Directions>
Copy every record exactly, leaving the pictures out.

Data shown>
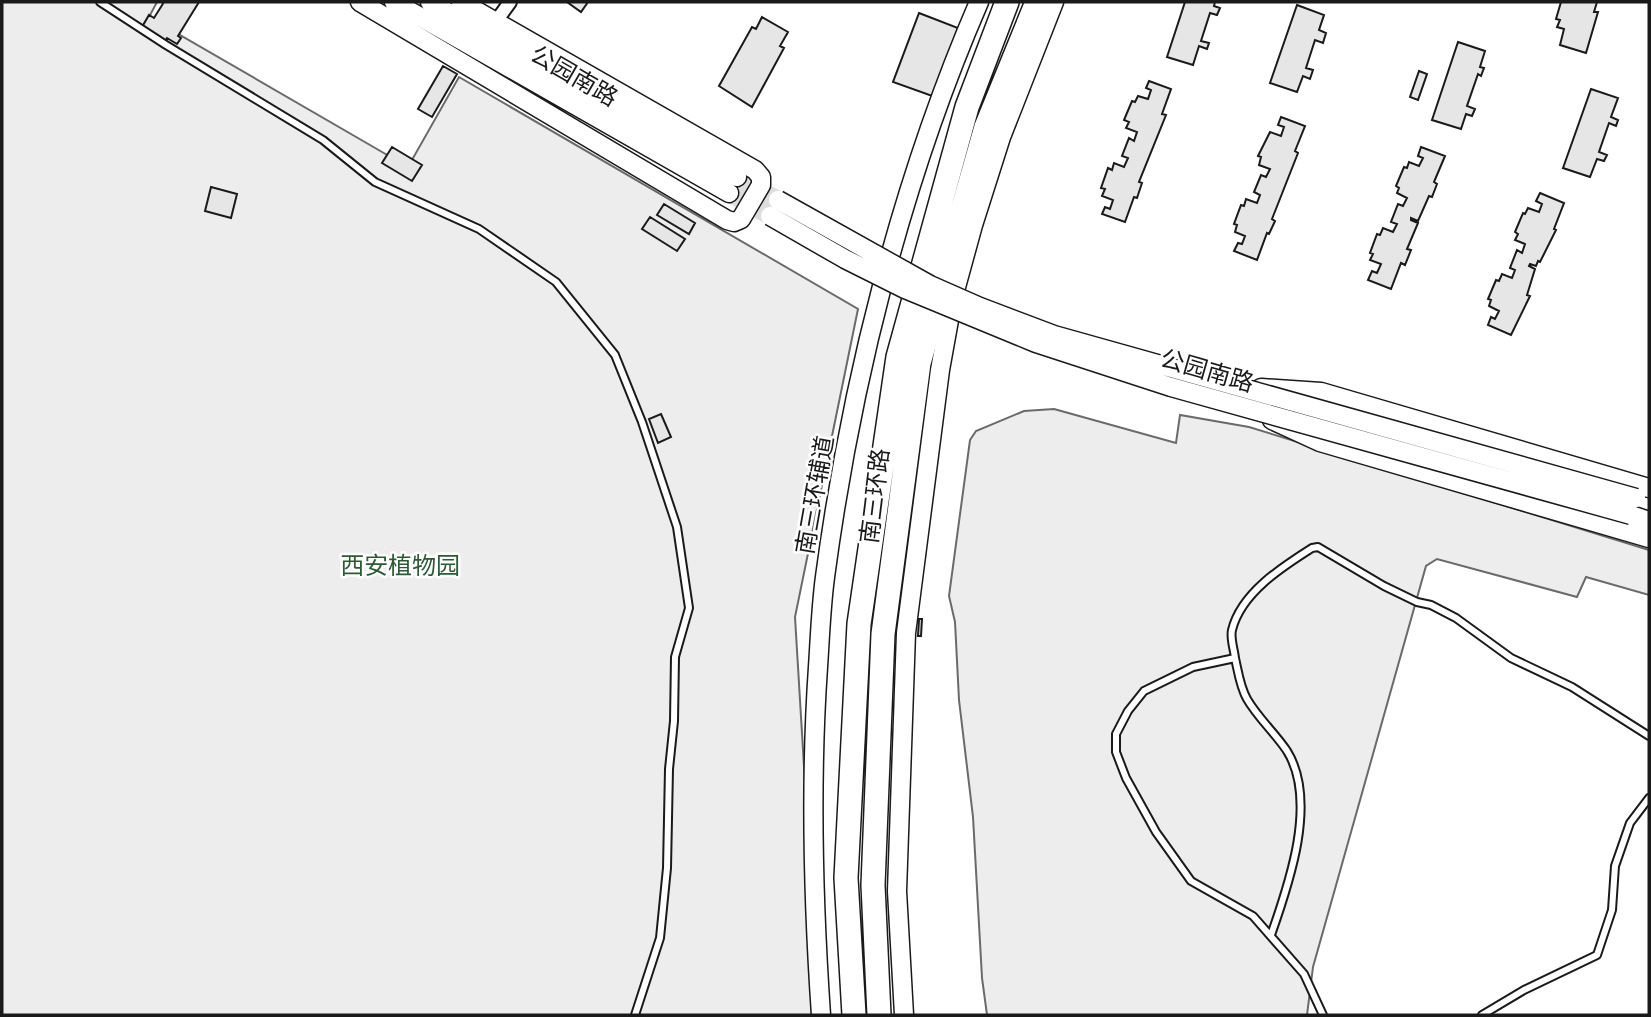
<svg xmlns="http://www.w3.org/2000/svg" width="1651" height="1017" viewBox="0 0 1651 1017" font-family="'Fira Sans Condensed','Noto Sans SC',sans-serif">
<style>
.built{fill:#ededed;stroke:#6a6a6a;stroke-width:2}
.building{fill:#e6e6e6;stroke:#1a1a1a;stroke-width:2}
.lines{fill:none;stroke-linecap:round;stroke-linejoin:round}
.secondary-tunnel{stroke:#ddd;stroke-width:18;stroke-dasharray:18 9;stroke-linecap:butt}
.lane-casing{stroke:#1a1a1a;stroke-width:10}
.street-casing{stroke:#1a1a1a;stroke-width:16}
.secondary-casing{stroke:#1a1a1a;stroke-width:21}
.highway-casing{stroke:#1a1a1a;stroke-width:26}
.lane{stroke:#fff;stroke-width:6}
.street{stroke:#fff;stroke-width:12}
.secondary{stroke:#fff;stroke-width:18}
.highway{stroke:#fff;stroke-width:23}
.secondary-bridge-casing{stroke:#1a1a1a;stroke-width:21;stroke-linecap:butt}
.secondary-bridge{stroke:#fff;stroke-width:18}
.labels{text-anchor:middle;stroke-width:5;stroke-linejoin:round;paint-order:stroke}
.street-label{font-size:24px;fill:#1a1a1a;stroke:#fff}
.park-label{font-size:24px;fill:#2b5a34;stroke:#fff}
</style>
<rect width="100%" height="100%" fill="#fff"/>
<path class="built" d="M2 2H157L149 17 408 167 459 77 858 309 795 617 819 1015H2Z
M1054 409 1176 443 1180 415 1249 427 1649 550V595L1586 577 1577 597 1437 559 1426 566 1313 967 1307 1015H987L982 978 973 817 959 700 955 622 949 596 970 440 976 431 1024 411Z"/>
<path class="building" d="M164 2H199L178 36 181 38 177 44 167 38 165 41 142 27 149 15 154 18Z
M567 2H588L581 12Z
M1185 2H1215L1214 6 1220 8 1217 15 1210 13 1201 41 1209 43 1207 49 1199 46 1193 65 1167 57Z
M1561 2H1597L1594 12H1598L1586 53 1560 45 1564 29 1557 27 1560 20 1556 19Z
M1297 5 1324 15 1319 30 1326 33 1323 43 1315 40 1306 68 1313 70 1310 79 1303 76 1297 92 1270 83Z
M919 13 958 28 935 97 893 82Z
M762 17 788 32 780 46 784 48 752 107 719 86 752 27 756 29Z
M1458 42 1485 51 1480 67 1484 68 1481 76 1478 74 1467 106 1475 109 1472 116 1466 114 1461 129 1432 120Z
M443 66 457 74 432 117 418 109Z
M1419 71 1427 74 1418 100 1410 97Z
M1149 81 1171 89 1162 114 1166 115 1139 182 1142 183 1137 198 1134 197 1125 222 1102 214 1105 207 1110 209 1113 200 1102 196 1105 189 1101 188 1108 168 1112 170 1114 163 1124 167 1128 158 1122 156 1129 138 1134 141 1137 132 1126 128 1129 122 1124 120 1132 101 1135 102 1138 96 1148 99 1151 90 1146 88Z
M1591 89 1618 98 1611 117 1618 120 1616 126 1609 123 1599 152 1607 155 1604 161 1597 159 1590 177 1563 168Z
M1281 117 1305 126 1295 151 1298 153 1272 219 1275 221 1269 234 1267 233 1257 260 1234 251 1238 243 1242 244 1245 236 1235 232 1237 225 1234 224 1241 205 1244 206 1246 199 1257 203 1260 195 1254 192 1261 175 1266 177 1270 169 1259 165 1261 157 1258 156 1270 132 1281 136 1284 127 1278 125Z
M392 147 422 165 412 181 382 163Z
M1421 147 1445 156 1434 182 1437 184 1432 197 1429 196 1418 221 1411 218V220L1418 223 1407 249 1411 250 1405 265 1401 263 1391 289 1368 280 1372 271 1377 273 1381 264 1370 260 1373 254 1370 253 1377 234 1380 235 1383 228 1393 232 1397 224 1391 222 1398 204 1403 206 1407 198 1397 193 1399 188 1396 186 1404 167 1407 168 1409 162 1419 166 1423 158 1418 156Z
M211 187 237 194 231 218 205 211Z
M1540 193 1564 203 1554 229 1556 230 1540 262 1538 261 1536 266 1530 264 1529 266 1535 269 1527 295 1530 296 1511 335 1488 325 1491 317 1495 319 1499 311 1489 306 1491 300 1488 299 1496 280 1499 281 1502 274 1512 278 1515 270 1510 268 1517 250 1522 253 1525 244 1515 240 1518 234 1515 232 1523 213 1525 214 1528 208 1539 212 1542 204 1536 201Z
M664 204 695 223 689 234 657 215Z
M650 217 685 239 677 251 642 229Z
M661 414 671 437 658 443 649 419Z
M919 619H922L921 636H918Z"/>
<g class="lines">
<path class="secondary-tunnel" d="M737 177 778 200
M729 193 770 216"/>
<g class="lane-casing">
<path id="lane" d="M100 2 166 45 323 140 375 182 479 229 556 282 615 355 642 422 677 527 689 608 675 657 674 721 669 769 667 868 660 938 635 1015
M1235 658C1238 671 1240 687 1247 699 1258 718 1275 733 1287 751 1318 801 1289 884 1271 935
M1323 1015 1304 974 1253 916 1191 881 1156 832 1126 778 1116 752V734L1128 711 1144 691 1193 667 1235 658C1234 649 1230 638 1232 630 1241 593 1282 567 1312 548L1318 547 1384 586 1417 602 1431 605 1456 618 1511 658 1572 687 1649 736
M1482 1015 1524 990 1597 955 1612 910 1615 866 1630 823 1649 798"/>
</g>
<g class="street-casing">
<path id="street" d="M495 23 510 2"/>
</g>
<g class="secondary-casing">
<path id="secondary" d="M360 2 727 220 734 222 741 219 761 185V177L755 170 461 2
M394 2 729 193
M430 2 737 177
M1261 388 1321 392 1649 488
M1272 420 1320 442 1649 538
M1631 515 1649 521
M821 1015C813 899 810 783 818 667 820 637 821 607 825 577 851 383 901 182 979 2
M904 1015 897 891 906 633 940 370 953 298 973 225 1001 137 1054 2"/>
</g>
<g class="highway-casing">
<path id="highway" d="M854 1015 846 878 859 624 898 357 967 107 1007 2
M879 1015 873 885 883 634 919 363 986 127 1037 2"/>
</g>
<use href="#lane" class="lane"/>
<use href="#street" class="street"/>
<use href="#secondary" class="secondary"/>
<use href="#highway" class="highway"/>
<g class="secondary-bridge-casing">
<path id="secondary-bridge" d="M778 200 930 285 980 307 1054 335 1636 498
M770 216 845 259 905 289 1036 343 1171 387 1631 515"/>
</g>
<use href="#secondary-bridge" class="secondary-bridge"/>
</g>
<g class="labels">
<g class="street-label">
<text transform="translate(574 76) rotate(30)" y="8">公园南路</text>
<text transform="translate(1207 371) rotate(16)" y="8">公园南路</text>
<text transform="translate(815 495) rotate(-80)" y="8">南三环辅道</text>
<text transform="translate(875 496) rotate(-83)" y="8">南三环路</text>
</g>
<g class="park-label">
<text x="400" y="574">西安植物园</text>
</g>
</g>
<rect width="1651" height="1017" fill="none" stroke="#1a1a1a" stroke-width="7"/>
</svg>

Exercise solution>
<svg xmlns="http://www.w3.org/2000/svg" width="1651" height="1017" viewBox="0 0 1651 1017" font-family="'Fira Sans Condensed','Noto Sans SC',sans-serif">
<style>
.built{fill:#ededed;stroke:#6a6a6a;stroke-width:2}
.building{fill:#e6e6e6;stroke:#1a1a1a;stroke-width:2}
.lines{fill:none;stroke-linecap:round;stroke-linejoin:round}
.secondary-tunnel{stroke:#ddd;stroke-width:18;stroke-dasharray:18 9;stroke-linecap:butt}
.lane-casing{stroke:#1a1a1a;stroke-width:10}
.street-casing{stroke:#1a1a1a;stroke-width:16}
.secondary-casing{stroke:#1a1a1a;stroke-width:21}
.highway-casing{stroke:#1a1a1a;stroke-width:26}
.lane{stroke:#fff;stroke-width:6}
.street{stroke:#fff;stroke-width:12}
.secondary{stroke:#fff;stroke-width:18}
.highway{stroke:#fff;stroke-width:23}
.secondary-bridge-casing{stroke:#1a1a1a;stroke-width:21;stroke-linecap:butt}
.secondary-bridge{stroke:#fff;stroke-width:18}
.labels{text-anchor:middle;stroke-width:5;stroke-linejoin:round;paint-order:stroke}
.street-label{font-size:24px;fill:#1a1a1a;stroke:#fff}
.park-label{font-size:24px;fill:#2b5a34;stroke:#fff}
</style>
<rect width="100%" height="100%" fill="#fff"/>
<path class="built" d="M2 2H157L149 17 408 167 459 77 858 309 795 617 819 1015H2Z
M1054 409 1176 443 1180 415 1249 427 1649 550V595L1586 577 1577 597 1437 559 1426 566 1313 967 1307 1015H987L982 978 973 817 959 700 955 622 949 596 970 440 976 431 1024 411Z"/>
<path class="building" d="M164 2H199L178 36 181 38 177 44 167 38 165 41 142 27 149 15 154 18Z
M567 2H588L581 12Z
M1185 2H1215L1214 6 1220 8 1217 15 1210 13 1201 41 1209 43 1207 49 1199 46 1193 65 1167 57Z
M1561 2H1597L1594 12H1598L1586 53 1560 45 1564 29 1557 27 1560 20 1556 19Z
M1297 5 1324 15 1319 30 1326 33 1323 43 1315 40 1306 68 1313 70 1310 79 1303 76 1297 92 1270 83Z
M919 13 958 28 935 97 893 82Z
M762 17 788 32 780 46 784 48 752 107 719 86 752 27 756 29Z
M1458 42 1485 51 1480 67 1484 68 1481 76 1478 74 1467 106 1475 109 1472 116 1466 114 1461 129 1432 120Z
M443 66 457 74 432 117 418 109Z
M1419 71 1427 74 1418 100 1410 97Z
M1149 81 1171 89 1162 114 1166 115 1139 182 1142 183 1137 198 1134 197 1125 222 1102 214 1105 207 1110 209 1113 200 1102 196 1105 189 1101 188 1108 168 1112 170 1114 163 1124 167 1128 158 1122 156 1129 138 1134 141 1137 132 1126 128 1129 122 1124 120 1132 101 1135 102 1138 96 1148 99 1151 90 1146 88Z
M1591 89 1618 98 1611 117 1618 120 1616 126 1609 123 1599 152 1607 155 1604 161 1597 159 1590 177 1563 168Z
M1281 117 1305 126 1295 151 1298 153 1272 219 1275 221 1269 234 1267 233 1257 260 1234 251 1238 243 1242 244 1245 236 1235 232 1237 225 1234 224 1241 205 1244 206 1246 199 1257 203 1260 195 1254 192 1261 175 1266 177 1270 169 1259 165 1261 157 1258 156 1270 132 1281 136 1284 127 1278 125Z
M392 147 422 165 412 181 382 163Z
M1421 147 1445 156 1434 182 1437 184 1432 197 1429 196 1418 221 1411 218V220L1418 223 1407 249 1411 250 1405 265 1401 263 1391 289 1368 280 1372 271 1377 273 1381 264 1370 260 1373 254 1370 253 1377 234 1380 235 1383 228 1393 232 1397 224 1391 222 1398 204 1403 206 1407 198 1397 193 1399 188 1396 186 1404 167 1407 168 1409 162 1419 166 1423 158 1418 156Z
M211 187 237 194 231 218 205 211Z
M1540 193 1564 203 1554 229 1556 230 1540 262 1538 261 1536 266 1530 264 1529 266 1535 269 1527 295 1530 296 1511 335 1488 325 1491 317 1495 319 1499 311 1489 306 1491 300 1488 299 1496 280 1499 281 1502 274 1512 278 1515 270 1510 268 1517 250 1522 253 1525 244 1515 240 1518 234 1515 232 1523 213 1525 214 1528 208 1539 212 1542 204 1536 201Z
M664 204 695 223 689 234 657 215Z
M650 217 685 239 677 251 642 229Z
M661 414 671 437 658 443 649 419Z
M919 619H922L921 636H918Z"/>
<g class="lines">
<path class="secondary-tunnel" d="M737 177 778 200
M729 193 770 216"/>
<g class="lane-casing">
<path id="lane" d="M100 2 166 45 323 140 375 182 479 229 556 282 615 355 642 422 677 527 689 608 675 657 674 721 669 769 667 868 660 938 635 1015
M1235 658C1238 671 1240 687 1247 699 1258 718 1275 733 1287 751 1318 801 1289 884 1271 935
M1323 1015 1304 974 1253 916 1191 881 1156 832 1126 778 1116 752V734L1128 711 1144 691 1193 667 1235 658C1234 649 1230 638 1232 630 1241 593 1282 567 1312 548L1318 547 1384 586 1417 602 1431 605 1456 618 1511 658 1572 687 1649 736
M1482 1015 1524 990 1597 955 1612 910 1615 866 1630 823 1649 798"/>
</g>
<g class="street-casing">
<path id="street" d="M495 23 510 2"/>
</g>
<g class="secondary-casing">
<path id="secondary" d="M360 2 727 220 734 222 741 219 761 185V177L755 170 461 2
M394 2 729 193
M430 2 737 177
M1261 388 1321 392 1649 488
M1272 420 1320 442 1649 538
M1631 515 1649 521
M821 1015C813 899 810 783 818 667 820 637 821 607 825 577 851 383 901 182 979 2
M904 1015 897 891 906 633 940 370 953 298 973 225 1001 137 1054 2"/>
</g>
<g class="highway-casing">
<path id="highway" d="M854 1015 846 878 859 624 898 357 967 107 1007 2
M879 1015 873 885 883 634 919 363 986 127 1037 2"/>
</g>
<use href="#lane" class="lane"/>
<use href="#street" class="street"/>
<use href="#secondary" class="secondary"/>
<use href="#highway" class="highway"/>
<g class="secondary-bridge-casing">
<path id="secondary-bridge" d="M778 200 930 285 980 307 1054 335 1636 498
M770 216 845 259 905 289 1036 343 1171 387 1631 515"/>
</g>
<use href="#secondary-bridge" class="secondary-bridge"/>
</g>
<g class="labels">
<g class="street-label">
<text transform="translate(574 76) rotate(30)" y="8">公园南路</text>
<text transform="translate(1207 371) rotate(16)" y="8">公园南路</text>
<text transform="translate(815 495) rotate(-80)" y="8">南三环辅道</text>
<text transform="translate(875 496) rotate(-83)" y="8">南三环路</text>
</g>
<g class="park-label">
<text x="400" y="574">西安植物园</text>
</g>
</g>
<rect width="1651" height="1017" fill="none" stroke="#1a1a1a" stroke-width="7"/>
</svg>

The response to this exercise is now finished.